Il pranzo del Ringraziamento di ieri è stato un disastro, non che mi aspettassi altro. Papà ha invitato alcuni colleghi di lavoro, e mentre parlavano di Wall Street e dello stato dell'economia all'altro capo del tavolo, noi eravamo praticamente in silenzio. Louis era seduto di fronte a me, zitto di proposito mentre mangiava un piatto pieno di cibo del catering. Adele non cucina e di certo non si sarebbe data per il Ringraziamento. Non so se ho mai mangiato un tacchino cucinato in casa dall'ultima volta che ho passato le vacanze con i miei nonni a New York, anni fa.
L'atmosfera di ostilità che aleggia in casa è al limite. Adele ha cercato in tutti i modi di parlarmi ma io mi sono rifiutato.
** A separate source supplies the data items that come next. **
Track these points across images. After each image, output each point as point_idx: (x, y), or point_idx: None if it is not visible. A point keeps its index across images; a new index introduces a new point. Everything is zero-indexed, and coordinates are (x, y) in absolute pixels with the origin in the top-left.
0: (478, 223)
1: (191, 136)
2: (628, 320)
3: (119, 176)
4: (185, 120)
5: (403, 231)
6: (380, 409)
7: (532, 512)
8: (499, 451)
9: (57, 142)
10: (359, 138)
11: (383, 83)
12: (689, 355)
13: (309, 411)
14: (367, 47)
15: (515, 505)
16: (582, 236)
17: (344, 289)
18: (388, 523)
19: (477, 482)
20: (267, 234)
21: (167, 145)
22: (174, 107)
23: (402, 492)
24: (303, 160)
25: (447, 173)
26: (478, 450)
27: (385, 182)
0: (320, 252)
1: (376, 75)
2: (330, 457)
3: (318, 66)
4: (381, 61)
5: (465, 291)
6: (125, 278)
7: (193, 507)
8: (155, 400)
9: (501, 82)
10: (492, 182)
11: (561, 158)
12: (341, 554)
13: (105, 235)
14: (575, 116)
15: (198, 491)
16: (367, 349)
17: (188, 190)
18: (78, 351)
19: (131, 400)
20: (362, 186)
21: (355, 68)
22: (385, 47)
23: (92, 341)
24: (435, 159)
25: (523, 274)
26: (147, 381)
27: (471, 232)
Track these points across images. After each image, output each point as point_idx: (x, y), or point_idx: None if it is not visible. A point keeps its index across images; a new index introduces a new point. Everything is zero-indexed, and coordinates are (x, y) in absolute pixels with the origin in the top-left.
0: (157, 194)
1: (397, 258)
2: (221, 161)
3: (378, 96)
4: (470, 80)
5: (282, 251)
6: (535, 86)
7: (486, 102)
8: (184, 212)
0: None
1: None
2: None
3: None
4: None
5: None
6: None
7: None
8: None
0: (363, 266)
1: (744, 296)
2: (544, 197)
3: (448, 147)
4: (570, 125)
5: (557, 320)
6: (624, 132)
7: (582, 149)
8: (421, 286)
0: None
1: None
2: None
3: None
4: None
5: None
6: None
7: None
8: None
Il taxi è arrivato per portare via Louis come pianificato, ma io l'ho mandato via, infilandogli in mano due pezzi da venti come ricompensa per i problemi causati. Louis non mi ha rivolto la parola neppure una volta. Appena è riuscito a defilarsi è scomparso, tornando nella casa degli ospiti senza augurare la buonanotte a nessuno chiudendosi a chiave in camera. Non è più uscito per il resto della notte. Quindi ho fatto la stessa cosa, arrabbiato con me stesso per avergli permesso di attirarmi tanto. Non ho dormito molto, e già non avevo quasi chiuso occhio la notte prima, e ora sono agguato fuori dalla porta di Louis, tentato di buttarla giù a calci e obbligarlo a parlarmi. Non sono più me stesso; io non sono il tipo che cerca conforto. Odio affrontare i miei sentimenti, ma dannazione, la litigata di ieri mi ha punto sul vivo. Mi sento una femminuccia, perché mi ero illuso che quello che avevamo stesse diventando qualcosa di speciale. Deduco che mi sbagliavo.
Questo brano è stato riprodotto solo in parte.